Pull every line that includes the word "percentage" from the data.

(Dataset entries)
BEGIN
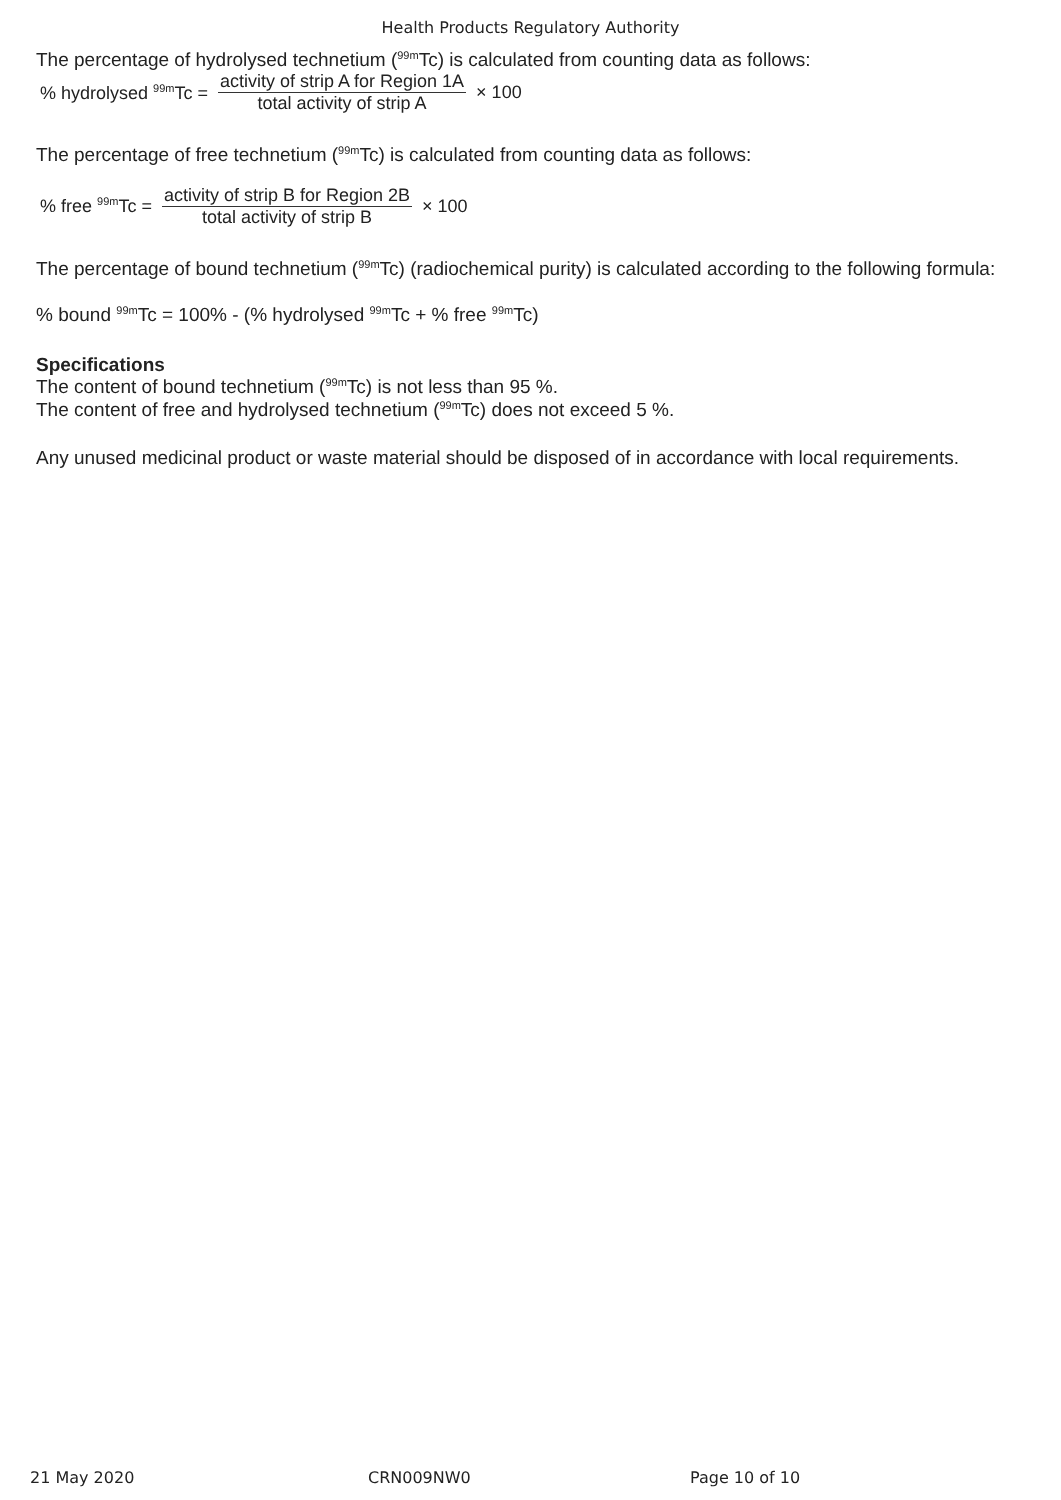Health Products Regulatory Authority
The percentage of hydrolysed technetium (<sup>99m</sup>Tc) is calculated from counting data as follows:
% hydrolysed <sup>99m</sup>Tc = activity of strip A for Region 1A total activity of strip A × 100
The percentage of free technetium (<sup>99m</sup>Tc) is calculated from counting data as follows:
% free <sup>99m</sup>Tc = activity of strip B for Region 2B total activity of strip B × 100
The percentage of bound technetium (<sup>99m</sup>Tc) (radiochemical purity) is calculated according to the following formula:
% bound <sup>99m</sup>Tc = 100% - (% hydrolysed <sup>99m</sup>Tc + % free <sup>99m</sup>Tc)
Specifications
The content of bound technetium (<sup>99m</sup>Tc) is not less than 95 %.
The content of free and hydrolysed technetium (<sup>99m</sup>Tc) does not exceed 5 %.
Any unused medicinal product or waste material should be disposed of in accordance with local requirements.
21 May 2020 CRN009NW0 Page 10 of 10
END
◆ **Answer space**
The percentage of hydrolysed technetium (<sup>99m</sup>Tc) is calculated from counting data as follows:
The percentage of free technetium (<sup>99m</sup>Tc) is calculated from counting data as follows:
The percentage of bound technetium (<sup>99m</sup>Tc) (radiochemical purity) is calculated according to the following formula:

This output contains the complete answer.